Cinnamon is a well known spice used in cooking, but did you know that it can also be used therapeutically? Cinnamon actually has a wide range of health benefits. Read on to learn more.
Cinnamon is famous for its use as a culinary spice but it also has several medicinal benefits. In fact, the health benefits of cinnamon have been known for over 5000 years and were recognised by the Egyptians, Ancient Romans, and Chinese. Cinnamon is the brown bark of the cinnamon tree, and is available in a dried, tubular form known as a quill, or as a ground powder. The two main varieties of cinnamon – Cassia and Ceylon – have a similar flavour however Ceylon cinnamon is slightly sweeter, and more refined. Cassia cinnamon is the more commonly found in grocery stores and the like.
Cinnamon has several health benefits. It can:
• lower LDL cholesterol (the bad cholesterol), total cholesterol, and triglycerides
• have a regulatory effect on blood sugar levels, making it particularly helpful for people that suffer from type 2 diabetes
• have an anti-clotting effect on the blood
• inhibit bacterial growth and food spoilage when added to food, making it a natural food preservative
• boost cognitive function and memory when smelt
• a source of manganese, fibre, iron, and calcium
• the combination of calcium and fibre in cinnamon can help to remove bile, which prevents damage to colon cancer, which helps prevent colon cancer
• stop the growth of bacteria and fungi (such as the common yeast, Candida)
• be anti-inflammatory in the body
In Traditional Chinese Medicine, cinnamon is used for colds, flatulence, nausea, diarrhea, and painful menstrual periods.

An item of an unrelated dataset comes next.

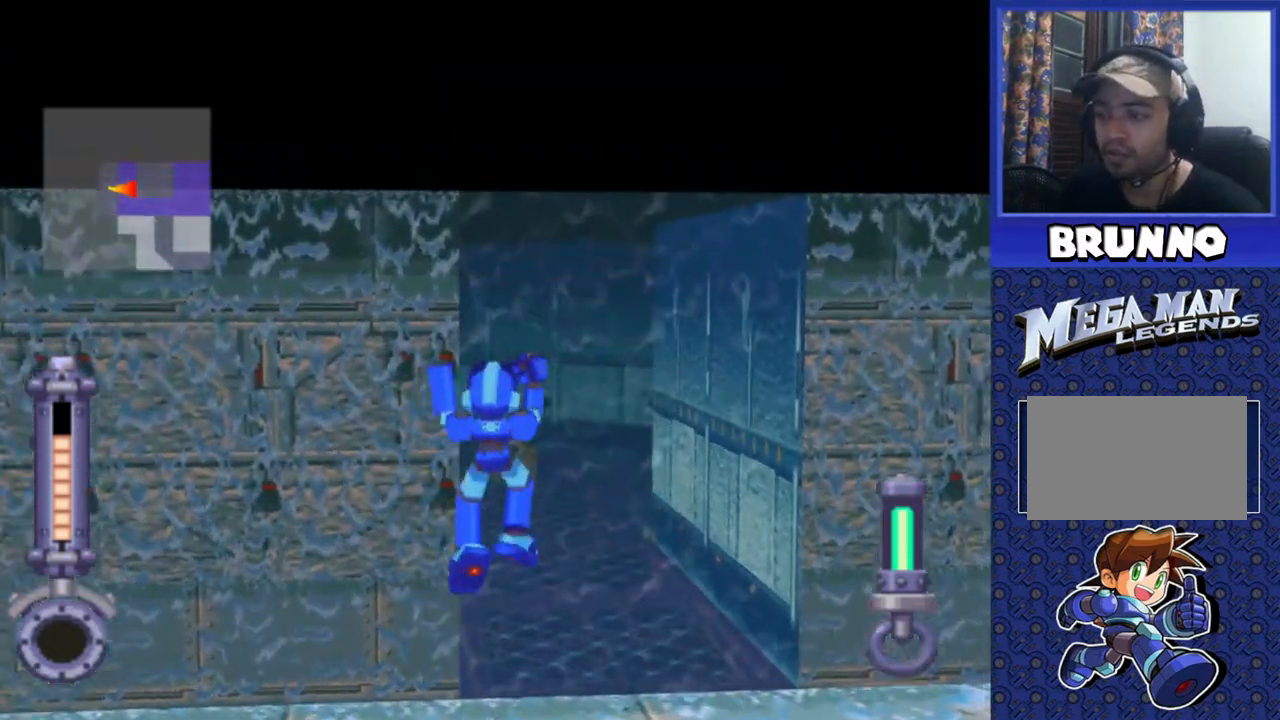
{"buttons": ["DPAD_UP", "DPAD_LEFT"], "events": [[50, "DPAD_RIGHT", "up"], [433, "CROSS", "up"], [467, "DPAD_LEFT", "down"]]}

It is also believed to improve energy, vitality, and circulation, and is particularly useful for people that tend to feel hot in their upper body but have cold feet. In Ayurveda, cinnamon is used as a remedy for diabetes, indigestion, and colds, and it is often recommended for people with the Kapha Ayurvedic type.
The healing abilities of cinnamon come from the three basic types of components in the essential oils found in its bark. These oils contain active components called cinnamaldehyde, cinnamyl acetate, and cinnamyl alcohol, plus a range of other volatile substances.
Cinnamon is safe to take but people that are taking diabetes medication or any other medication that affects blood glucose or insulin levels shouldn’t take therapeutic doses of cinnamon without the supervision of a medical professional. This is because taking the two together can have an additive effect and cause blood sugar levels to drop too low. Cassia cinnamon contains a compound called coumarin, and at high levels, coumarin can damage the liver. It can also have a blood thinning effect so cassia cinnamon supplements should not be taken by people that are taking anti-clotting medication. Lastly, pregnant women should avoid excessive amounts of cinnamon and should not take it as a supplement.